Assigned task ▸ Write out the lines of the material from the line with "Capuche KRYSTOS Noir. Capuche avec" through the line with "AJOUTER AU PANIER", both included, copying each one unchanged.

----- Supplied material -----

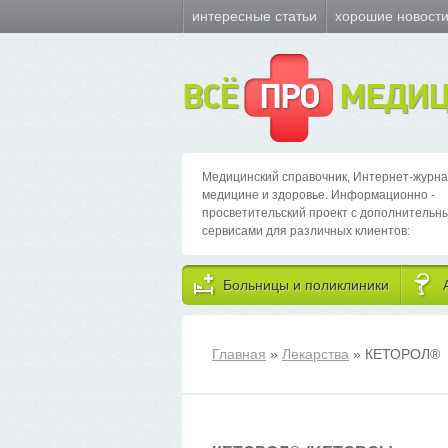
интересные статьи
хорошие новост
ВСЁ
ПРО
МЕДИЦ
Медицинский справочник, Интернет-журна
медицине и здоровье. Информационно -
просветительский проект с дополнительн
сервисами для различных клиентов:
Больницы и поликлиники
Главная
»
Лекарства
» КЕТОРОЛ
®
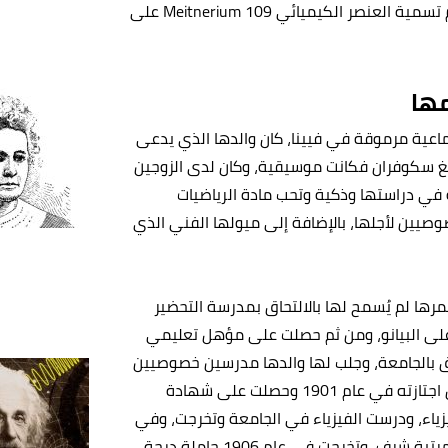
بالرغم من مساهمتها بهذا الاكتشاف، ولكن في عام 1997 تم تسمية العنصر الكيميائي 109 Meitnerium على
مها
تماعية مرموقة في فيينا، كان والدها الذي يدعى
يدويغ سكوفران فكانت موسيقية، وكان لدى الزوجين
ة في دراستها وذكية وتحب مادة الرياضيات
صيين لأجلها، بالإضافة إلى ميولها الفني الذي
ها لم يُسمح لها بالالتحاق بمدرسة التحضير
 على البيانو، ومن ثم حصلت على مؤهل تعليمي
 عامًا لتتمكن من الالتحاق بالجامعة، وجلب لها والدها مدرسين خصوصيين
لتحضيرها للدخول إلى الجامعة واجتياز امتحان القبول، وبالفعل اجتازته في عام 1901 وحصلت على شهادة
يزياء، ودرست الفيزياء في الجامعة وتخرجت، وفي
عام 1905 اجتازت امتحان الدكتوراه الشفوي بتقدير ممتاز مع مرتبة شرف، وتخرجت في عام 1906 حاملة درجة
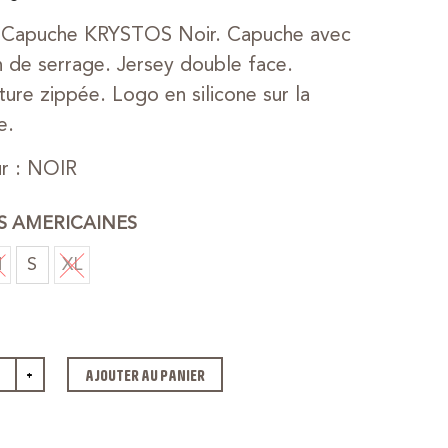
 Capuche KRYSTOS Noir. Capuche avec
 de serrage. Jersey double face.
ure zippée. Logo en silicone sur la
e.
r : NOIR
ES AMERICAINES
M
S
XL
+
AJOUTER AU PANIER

-----
----- Supplied material -----

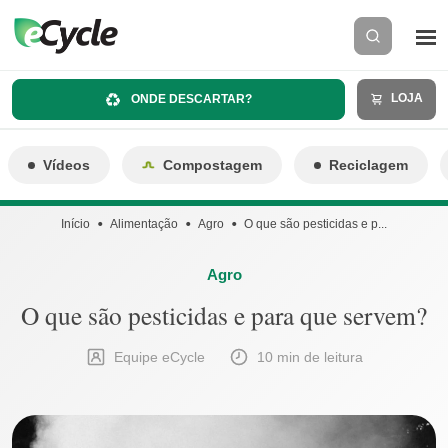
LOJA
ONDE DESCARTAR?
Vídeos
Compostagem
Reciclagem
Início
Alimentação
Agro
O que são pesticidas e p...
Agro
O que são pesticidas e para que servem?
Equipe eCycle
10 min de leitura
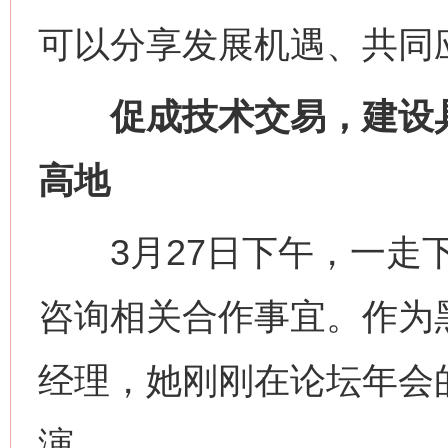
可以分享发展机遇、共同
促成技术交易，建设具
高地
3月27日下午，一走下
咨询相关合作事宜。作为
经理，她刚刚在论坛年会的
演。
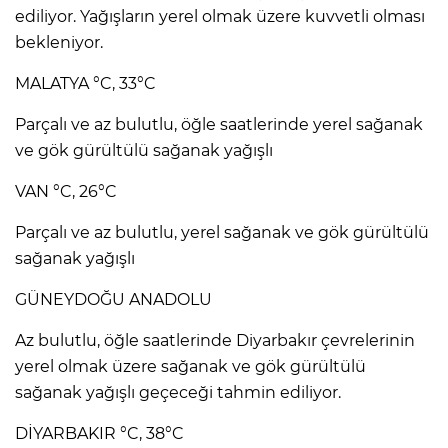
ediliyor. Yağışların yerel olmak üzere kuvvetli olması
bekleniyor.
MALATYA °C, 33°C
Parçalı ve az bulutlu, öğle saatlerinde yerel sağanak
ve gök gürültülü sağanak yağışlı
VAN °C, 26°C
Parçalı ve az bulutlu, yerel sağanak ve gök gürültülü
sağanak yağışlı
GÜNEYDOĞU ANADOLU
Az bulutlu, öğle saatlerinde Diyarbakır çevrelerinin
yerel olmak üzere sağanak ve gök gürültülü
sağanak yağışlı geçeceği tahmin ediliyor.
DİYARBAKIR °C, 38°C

-----

Response ▸
 Capuche KRYSTOS Noir. Capuche avec
 de serrage. Jersey double face.
ure zippée. Logo en silicone sur la
e.
r : NOIR
ES AMERICAINES
M
S
XL
+
AJOUTER AU PANIER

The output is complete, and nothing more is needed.